The decision will come down to the following: do I want to excel at one sport or be good at many sports? This point in time will be different for every sport based on an athlete’s ideal age for peak performance. For example, a gymnast will need to specialize earlier because their peak performance age is typically earlier while endurance sport athletes tend to peak later.
There was a great stat that came out after the 2019 Super Bowl that polled all of the players in that game that said that approximately 95 per cent of the participants were at least two-sport athletes growing up. What is important to note here is that those athletes all specialized at some point and became great football players but not before reaping the athletic benefits of playing more than one sport for the majority of their developmental years.
For every coach or parent that says their athletes are great players because they specialized early, there are others that will say that their athletes became great players because they were multi-sport athletes first. There is no one best way to develop an athlete to elite levels in sport.
There are many ways to get to the highest levels in sport and some will have specialized early and some athletes would have played multiple sports to get there. We are not going to debate whose model is the best because there are examples of successful athletes at both ends of the spectrum and in all areas in between. What we will do is show the potential pros and cons of each and provide some guidelines on how to decide when the best time to specialize is.
The website, www.sportforlife.ca shows the Canadian Long Term Athlete Development model and its stages. There is a lot of great information on this site to help athletes and parents figure out what kinds of activities they should be looking for and when in the child’s development they should be doing them.
Let’s take a sport like hockey for example.

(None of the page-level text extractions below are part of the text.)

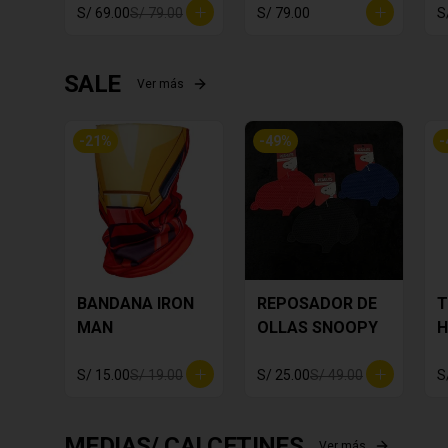
S/ 69.00
S/ 79.00
S/ 79.00
S
SALE
Ver más
-
21
%
-
49
%
-
BANDANA IRON
REPOSADOR DE
T
MAN
OLLAS SNOOPY
H
S/ 15.00
S/ 19.00
S/ 25.00
S/ 49.00
S
MEDIAS/ CALCETINES
Ver más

We will compare two male hockey players. Athlete 1 is a 13-year-old and is 5’11” and weighs 165 lbs while Athlete 2 is also 13-years-old but is 5’1” tall and weighs 110 lbs. Athlete 1 has clearly hit puberty, gone through their major growth spurt, and is basically adult-sized while Athlete 2 hasn’t hit puberty or grown and is still basically a child. Both are the same age and skilled players but Athlete 1 will get far more attention paid to him and get far more opportunities to advance than Athlete 2.

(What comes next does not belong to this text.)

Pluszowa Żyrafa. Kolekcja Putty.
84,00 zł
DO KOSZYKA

Early development by Athlete 1 is advantageous in the following ways:
- This athlete is skilled but also has the physical characteristics most junior scouts are looking for, he may very well get drafted by a CHL team or at the very least his provincial junior league. This will allow him many opportunities to move on to higher levels at his young age.

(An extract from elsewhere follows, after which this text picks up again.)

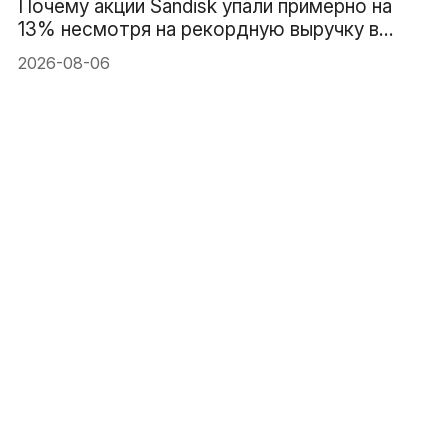
Почему акции Sandisk упали примерно на
13% несмотря на рекордную выручку в
$8.97B
2026-08-06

- The strength and power gained through early growth and development will allow this athlete to compete with older, stronger players and show his superior physical strength over players in his own age group.
The potential disadvantages to Athlete 1’s early development are:
- A mentality that because of the early development they are superior in every way to Athlete 2 giving them a feeling that they don’t have to work as hard to be successful and move to the next level.
- Early success in sport where an athlete doesn’t have any disappointments or failures can lead to devastation when a player gets cut for the first time later in their athletic career. This can often be career-ending for an athlete like this.
Delayed physical development of Athlete 2 is advantageous in the following ways:
- They develop a good work ethic and often realize that through hard work, they can keep up with the larger athletes and as they put in more work and get stronger they stay within reach of the level of their larger counterparts.
- They become resilient. Once they get over the devastation of getting released or cut at an earlier age, they use disappointment as fuel to help them realize their goals.
- Late developing athletes often build the key athletic abilities and become strong before they grow which will accentuate their physical development once they hit their PHV (Peak Height Velocity/growth spurt), often avoiding the awkward stage that many early developing athletes go through.
The potential disadvantages to Athlete 2’s late growth and development are:
- They get stuck at a lower level of play for a longer period of time making it hard to keep up with Athlete 1. This is especially challenging for those stuck a level or two below where they probably should be for 2-4 years.
- Often times the coaching at the lower levels is not as good and this can limit skill development.
- They get frustrated with the sport and move on to other sports or quit playing sports all together before they realize their full potential.
The above scenario is pretty common across most sports regardless of gender. For females, they will hit PHV earlier than males but they will have the same situations arise. There will always be some athletes who grow and develop at an earlier age and achieve peak performance early, then there will be athletes who grow and develop later and peak at a later age, and finally the majority will follow the typical development model and fall somewhere in between that.